Patients and methods
52 pts with median age 54 (18-79) years were included in the analysis, and 17 of pts were older 60 years old. Status of AML before therapy was as follows: primary refractory – 15 (28.8%), secondary-refractory – 5 (9.6%) and relapsed – 32 (61.5%). Pts with secondary AML were observed in 19.2%. The ITD mutation was detected in 88.5% and TKD – mutation in 11.5% of cases. Patients received gilteritinib 120 mg once daily, mostly 1 or 2 of the 28-day cycles of therapy (59.6% and 25%, respectively).

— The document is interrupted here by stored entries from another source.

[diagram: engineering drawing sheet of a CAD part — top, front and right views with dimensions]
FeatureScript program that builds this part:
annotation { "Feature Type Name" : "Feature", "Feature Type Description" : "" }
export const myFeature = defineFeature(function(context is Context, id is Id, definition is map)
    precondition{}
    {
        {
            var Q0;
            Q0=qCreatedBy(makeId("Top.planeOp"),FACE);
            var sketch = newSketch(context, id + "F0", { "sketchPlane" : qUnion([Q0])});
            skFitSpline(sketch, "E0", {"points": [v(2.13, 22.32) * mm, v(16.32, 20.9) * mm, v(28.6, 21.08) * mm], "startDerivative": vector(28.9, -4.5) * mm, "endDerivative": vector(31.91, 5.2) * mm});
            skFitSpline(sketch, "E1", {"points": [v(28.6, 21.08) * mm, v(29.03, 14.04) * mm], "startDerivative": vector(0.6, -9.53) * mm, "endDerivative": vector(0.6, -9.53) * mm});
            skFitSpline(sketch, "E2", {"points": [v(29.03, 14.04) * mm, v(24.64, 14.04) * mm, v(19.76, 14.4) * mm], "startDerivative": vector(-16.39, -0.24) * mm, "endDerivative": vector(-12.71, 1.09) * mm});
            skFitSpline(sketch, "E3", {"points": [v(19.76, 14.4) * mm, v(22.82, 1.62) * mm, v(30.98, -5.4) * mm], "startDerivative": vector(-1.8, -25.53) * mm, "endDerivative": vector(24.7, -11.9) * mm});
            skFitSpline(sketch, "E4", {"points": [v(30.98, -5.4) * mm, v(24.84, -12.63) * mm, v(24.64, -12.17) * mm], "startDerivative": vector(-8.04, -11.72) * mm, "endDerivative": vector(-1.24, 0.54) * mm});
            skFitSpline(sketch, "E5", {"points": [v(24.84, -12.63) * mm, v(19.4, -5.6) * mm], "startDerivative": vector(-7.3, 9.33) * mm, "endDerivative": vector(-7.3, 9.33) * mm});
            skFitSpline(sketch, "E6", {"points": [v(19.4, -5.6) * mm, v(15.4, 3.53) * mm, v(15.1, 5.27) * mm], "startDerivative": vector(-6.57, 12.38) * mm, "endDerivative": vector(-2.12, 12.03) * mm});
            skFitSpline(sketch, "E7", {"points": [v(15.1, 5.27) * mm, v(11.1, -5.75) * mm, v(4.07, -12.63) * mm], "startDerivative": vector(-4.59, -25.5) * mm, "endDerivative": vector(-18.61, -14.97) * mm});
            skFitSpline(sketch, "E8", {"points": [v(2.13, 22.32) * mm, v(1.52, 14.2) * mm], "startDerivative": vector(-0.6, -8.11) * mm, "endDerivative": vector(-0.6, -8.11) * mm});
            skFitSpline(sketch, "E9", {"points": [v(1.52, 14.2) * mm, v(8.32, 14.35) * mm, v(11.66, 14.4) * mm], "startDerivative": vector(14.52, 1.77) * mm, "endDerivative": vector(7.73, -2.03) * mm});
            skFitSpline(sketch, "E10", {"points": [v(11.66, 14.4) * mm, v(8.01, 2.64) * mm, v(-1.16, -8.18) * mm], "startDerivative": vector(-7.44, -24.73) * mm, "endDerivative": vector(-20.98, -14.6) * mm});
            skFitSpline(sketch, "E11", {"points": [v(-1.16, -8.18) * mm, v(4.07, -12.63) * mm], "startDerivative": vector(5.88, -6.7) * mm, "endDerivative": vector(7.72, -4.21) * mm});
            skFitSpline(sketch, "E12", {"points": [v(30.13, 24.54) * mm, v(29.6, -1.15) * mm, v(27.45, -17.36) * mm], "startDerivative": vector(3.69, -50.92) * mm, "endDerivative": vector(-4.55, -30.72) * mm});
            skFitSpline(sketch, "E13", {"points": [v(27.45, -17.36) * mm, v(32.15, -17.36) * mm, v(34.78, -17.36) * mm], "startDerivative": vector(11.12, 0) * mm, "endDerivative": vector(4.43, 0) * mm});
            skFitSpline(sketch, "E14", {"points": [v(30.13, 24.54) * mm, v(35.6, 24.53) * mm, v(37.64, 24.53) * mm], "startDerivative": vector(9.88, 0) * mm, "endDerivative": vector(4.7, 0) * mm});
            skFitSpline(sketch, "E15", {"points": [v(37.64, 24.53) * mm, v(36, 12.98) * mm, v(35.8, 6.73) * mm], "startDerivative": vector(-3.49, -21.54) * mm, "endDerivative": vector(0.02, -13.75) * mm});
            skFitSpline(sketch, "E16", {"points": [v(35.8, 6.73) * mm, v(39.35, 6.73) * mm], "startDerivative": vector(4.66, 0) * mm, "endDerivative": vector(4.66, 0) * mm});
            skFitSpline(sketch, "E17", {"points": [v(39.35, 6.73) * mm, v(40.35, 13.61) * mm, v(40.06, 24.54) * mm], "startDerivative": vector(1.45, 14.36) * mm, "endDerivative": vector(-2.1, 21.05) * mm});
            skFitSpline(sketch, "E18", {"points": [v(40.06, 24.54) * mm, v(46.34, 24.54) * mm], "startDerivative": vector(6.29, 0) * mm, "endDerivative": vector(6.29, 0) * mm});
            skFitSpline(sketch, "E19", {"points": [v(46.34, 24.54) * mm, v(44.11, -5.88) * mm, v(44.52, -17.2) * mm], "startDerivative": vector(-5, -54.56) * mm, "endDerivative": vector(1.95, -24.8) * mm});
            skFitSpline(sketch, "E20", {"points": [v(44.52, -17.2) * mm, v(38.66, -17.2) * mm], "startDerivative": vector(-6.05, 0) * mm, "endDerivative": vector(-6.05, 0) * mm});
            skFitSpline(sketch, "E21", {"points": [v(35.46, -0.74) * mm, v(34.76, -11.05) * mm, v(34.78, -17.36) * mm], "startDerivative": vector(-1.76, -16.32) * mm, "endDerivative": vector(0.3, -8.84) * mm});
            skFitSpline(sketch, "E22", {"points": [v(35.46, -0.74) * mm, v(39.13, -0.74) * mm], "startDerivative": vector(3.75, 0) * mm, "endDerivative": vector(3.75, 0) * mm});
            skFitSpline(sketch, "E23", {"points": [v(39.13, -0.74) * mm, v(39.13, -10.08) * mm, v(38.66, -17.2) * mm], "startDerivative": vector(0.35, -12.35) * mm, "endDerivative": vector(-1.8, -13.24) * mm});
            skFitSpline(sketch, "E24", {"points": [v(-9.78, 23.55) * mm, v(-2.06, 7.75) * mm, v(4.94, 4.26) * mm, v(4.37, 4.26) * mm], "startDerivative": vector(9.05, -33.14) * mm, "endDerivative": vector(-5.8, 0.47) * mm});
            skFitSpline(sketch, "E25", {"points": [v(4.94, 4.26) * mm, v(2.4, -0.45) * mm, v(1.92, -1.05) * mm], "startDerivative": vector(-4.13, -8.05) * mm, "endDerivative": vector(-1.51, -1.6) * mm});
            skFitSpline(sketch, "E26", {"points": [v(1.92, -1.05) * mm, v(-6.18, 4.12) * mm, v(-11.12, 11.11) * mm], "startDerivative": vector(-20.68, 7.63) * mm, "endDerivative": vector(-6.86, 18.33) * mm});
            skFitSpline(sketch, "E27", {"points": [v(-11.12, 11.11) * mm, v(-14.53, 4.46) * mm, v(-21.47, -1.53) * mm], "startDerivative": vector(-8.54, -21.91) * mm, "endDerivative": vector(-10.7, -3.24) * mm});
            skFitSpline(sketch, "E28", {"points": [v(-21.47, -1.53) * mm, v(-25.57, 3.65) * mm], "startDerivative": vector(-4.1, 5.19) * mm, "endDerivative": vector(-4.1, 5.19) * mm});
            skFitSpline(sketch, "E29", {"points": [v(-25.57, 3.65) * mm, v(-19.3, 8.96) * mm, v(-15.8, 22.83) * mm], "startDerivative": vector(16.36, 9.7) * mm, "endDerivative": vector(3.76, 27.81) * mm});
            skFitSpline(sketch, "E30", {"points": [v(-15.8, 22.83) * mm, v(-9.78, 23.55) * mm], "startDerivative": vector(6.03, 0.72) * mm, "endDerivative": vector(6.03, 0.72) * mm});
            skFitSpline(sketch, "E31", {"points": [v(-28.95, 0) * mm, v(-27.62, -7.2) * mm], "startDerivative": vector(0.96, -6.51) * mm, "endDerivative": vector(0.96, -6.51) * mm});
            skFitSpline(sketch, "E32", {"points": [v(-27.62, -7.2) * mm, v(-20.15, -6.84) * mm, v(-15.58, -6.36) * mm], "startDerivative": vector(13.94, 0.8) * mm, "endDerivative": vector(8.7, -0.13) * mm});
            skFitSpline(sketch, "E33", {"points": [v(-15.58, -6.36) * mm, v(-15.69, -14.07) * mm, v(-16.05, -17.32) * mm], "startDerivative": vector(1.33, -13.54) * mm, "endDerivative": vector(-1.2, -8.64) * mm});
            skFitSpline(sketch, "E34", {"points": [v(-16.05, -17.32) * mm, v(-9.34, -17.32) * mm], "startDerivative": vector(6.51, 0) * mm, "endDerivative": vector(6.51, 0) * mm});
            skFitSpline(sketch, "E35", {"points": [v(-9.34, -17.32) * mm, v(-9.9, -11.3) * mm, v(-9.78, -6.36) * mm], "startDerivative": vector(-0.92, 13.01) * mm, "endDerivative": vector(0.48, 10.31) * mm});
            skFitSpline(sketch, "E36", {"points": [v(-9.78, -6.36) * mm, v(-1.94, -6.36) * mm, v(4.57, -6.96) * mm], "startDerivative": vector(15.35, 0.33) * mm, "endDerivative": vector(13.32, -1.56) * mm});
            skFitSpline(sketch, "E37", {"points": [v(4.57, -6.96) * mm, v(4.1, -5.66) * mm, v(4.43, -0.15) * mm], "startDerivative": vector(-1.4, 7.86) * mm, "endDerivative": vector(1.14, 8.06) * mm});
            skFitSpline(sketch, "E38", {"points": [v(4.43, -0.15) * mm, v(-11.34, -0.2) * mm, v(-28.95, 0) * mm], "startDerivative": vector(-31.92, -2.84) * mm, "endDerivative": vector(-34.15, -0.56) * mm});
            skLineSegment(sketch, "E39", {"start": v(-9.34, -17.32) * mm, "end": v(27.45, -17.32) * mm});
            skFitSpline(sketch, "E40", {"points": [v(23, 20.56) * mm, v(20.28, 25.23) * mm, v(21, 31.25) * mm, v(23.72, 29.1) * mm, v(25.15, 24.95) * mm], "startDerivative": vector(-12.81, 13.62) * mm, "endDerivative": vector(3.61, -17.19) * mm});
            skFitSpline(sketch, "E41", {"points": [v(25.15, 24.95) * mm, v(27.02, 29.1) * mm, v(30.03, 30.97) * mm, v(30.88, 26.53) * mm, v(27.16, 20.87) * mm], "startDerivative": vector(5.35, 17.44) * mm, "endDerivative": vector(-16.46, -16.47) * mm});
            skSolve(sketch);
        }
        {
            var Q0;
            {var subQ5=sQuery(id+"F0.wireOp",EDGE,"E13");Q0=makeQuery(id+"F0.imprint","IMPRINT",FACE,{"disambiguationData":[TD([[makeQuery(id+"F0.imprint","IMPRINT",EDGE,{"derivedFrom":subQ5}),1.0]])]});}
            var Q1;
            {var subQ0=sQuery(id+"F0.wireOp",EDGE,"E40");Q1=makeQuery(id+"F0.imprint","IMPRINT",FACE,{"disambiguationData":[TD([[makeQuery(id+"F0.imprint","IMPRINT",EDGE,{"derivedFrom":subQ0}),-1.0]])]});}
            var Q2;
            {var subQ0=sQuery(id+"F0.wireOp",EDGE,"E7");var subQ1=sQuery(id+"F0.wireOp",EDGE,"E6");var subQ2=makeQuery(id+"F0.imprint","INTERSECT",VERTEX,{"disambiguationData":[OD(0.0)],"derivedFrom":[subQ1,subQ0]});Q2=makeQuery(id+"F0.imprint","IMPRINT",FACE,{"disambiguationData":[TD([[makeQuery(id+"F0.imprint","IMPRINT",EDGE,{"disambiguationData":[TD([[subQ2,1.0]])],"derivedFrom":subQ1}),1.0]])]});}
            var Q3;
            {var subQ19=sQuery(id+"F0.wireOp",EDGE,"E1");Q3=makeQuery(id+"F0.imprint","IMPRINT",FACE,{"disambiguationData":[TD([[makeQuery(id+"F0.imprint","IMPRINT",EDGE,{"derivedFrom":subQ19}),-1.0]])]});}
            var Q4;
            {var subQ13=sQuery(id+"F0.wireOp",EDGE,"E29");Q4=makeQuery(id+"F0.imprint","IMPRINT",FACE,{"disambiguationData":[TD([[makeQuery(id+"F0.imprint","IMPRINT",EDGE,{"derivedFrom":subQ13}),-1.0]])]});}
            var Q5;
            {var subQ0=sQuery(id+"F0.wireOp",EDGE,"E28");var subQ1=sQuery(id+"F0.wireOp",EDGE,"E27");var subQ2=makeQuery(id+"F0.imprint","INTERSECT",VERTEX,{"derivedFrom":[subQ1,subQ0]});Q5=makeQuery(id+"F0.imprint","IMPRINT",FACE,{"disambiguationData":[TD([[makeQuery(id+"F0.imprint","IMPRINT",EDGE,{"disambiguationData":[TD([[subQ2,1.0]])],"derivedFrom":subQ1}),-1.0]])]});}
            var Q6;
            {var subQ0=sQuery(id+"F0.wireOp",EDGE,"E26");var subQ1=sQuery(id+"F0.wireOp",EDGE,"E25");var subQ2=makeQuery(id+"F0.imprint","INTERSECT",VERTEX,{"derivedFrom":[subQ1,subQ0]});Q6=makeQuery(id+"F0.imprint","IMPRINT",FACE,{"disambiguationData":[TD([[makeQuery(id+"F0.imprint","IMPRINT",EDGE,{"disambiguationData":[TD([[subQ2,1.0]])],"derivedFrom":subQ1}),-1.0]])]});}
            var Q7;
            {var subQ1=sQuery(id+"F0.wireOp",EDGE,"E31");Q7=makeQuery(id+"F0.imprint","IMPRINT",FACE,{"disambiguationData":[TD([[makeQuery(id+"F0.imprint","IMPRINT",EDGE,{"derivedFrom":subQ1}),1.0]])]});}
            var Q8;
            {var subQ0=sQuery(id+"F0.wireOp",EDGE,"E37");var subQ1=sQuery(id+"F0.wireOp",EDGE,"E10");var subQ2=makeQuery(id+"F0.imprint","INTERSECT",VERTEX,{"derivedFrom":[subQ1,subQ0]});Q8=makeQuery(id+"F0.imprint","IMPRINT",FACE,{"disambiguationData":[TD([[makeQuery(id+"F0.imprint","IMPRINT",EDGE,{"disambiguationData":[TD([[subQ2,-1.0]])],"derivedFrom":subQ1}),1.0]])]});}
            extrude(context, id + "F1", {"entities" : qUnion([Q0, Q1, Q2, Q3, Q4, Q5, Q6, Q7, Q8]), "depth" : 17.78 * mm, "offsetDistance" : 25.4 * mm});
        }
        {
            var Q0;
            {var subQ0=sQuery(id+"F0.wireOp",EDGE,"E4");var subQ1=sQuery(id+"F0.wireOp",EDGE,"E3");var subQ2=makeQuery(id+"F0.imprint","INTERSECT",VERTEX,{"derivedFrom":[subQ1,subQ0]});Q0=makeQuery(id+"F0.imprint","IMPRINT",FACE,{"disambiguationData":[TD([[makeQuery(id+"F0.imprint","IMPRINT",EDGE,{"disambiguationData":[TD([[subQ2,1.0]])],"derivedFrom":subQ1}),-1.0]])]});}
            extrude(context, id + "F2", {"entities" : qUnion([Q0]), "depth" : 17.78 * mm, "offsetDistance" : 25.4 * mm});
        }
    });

Overall response (OR) rate was in 41 (78.8%) pts: complete remission (CR) was documented in 32.7%, remission with incomplete recovery (CRi/r) 23.1% and morphological leukemia-free state were also observed in 23.1%. Allo-HSCT was subsequently performed in 28.8% of all treated patients. The median age of this group of patients was 39 (18-68) years. The median time from OR after gilteritinib to allo-HSCT was 45 (8-156) days. Median follow up was 16.5 (7.0-26) months. Median of two-year overall survival (OS) was 6.9 ((95% CI: 5.2-14.9) months and disease-free survival (DFS) in the group of patients who achieved remission was 19 (95% CI: 8,4 – ∞) months. By the multivariate analysis, event-free survival was significantly associated with successful bridging to allo-HSCT (HR=0.3; CI 95%: 0.1-0.7; p=0.08). The most common complication was hematological toxicity: neutropenia 4 gr. – 78% with median duration 36 (4-325) days and thrombocytopenia 4 gr. – 56.1% with median duration was 55 (4-325). Sepsis/bacteremia was observed in 31.8% and bacterial pneumonia – 13.6%. Of the specific complications of Gilteritinib, the most frequently observed were edema (15.2%), myalgia/arthralgia (15.2%), dry skin/itching (12.1%). Therapy-related mortality: No unexpected toxicity was observed after therapy. Therapy-related mortality was 3.8% (2 causes – infections).
Gilteritinib in patients with r/r FLT3-mutated AML demonstrated favorable outcomes with satisfactory tolerance to therapy. Thus, gilteritinib can be used as a bridge to allo-HSCT in adult patients with r/r FLT3-mutated AML.
Acute myeloid leukemia, target therapy, gilteritinib.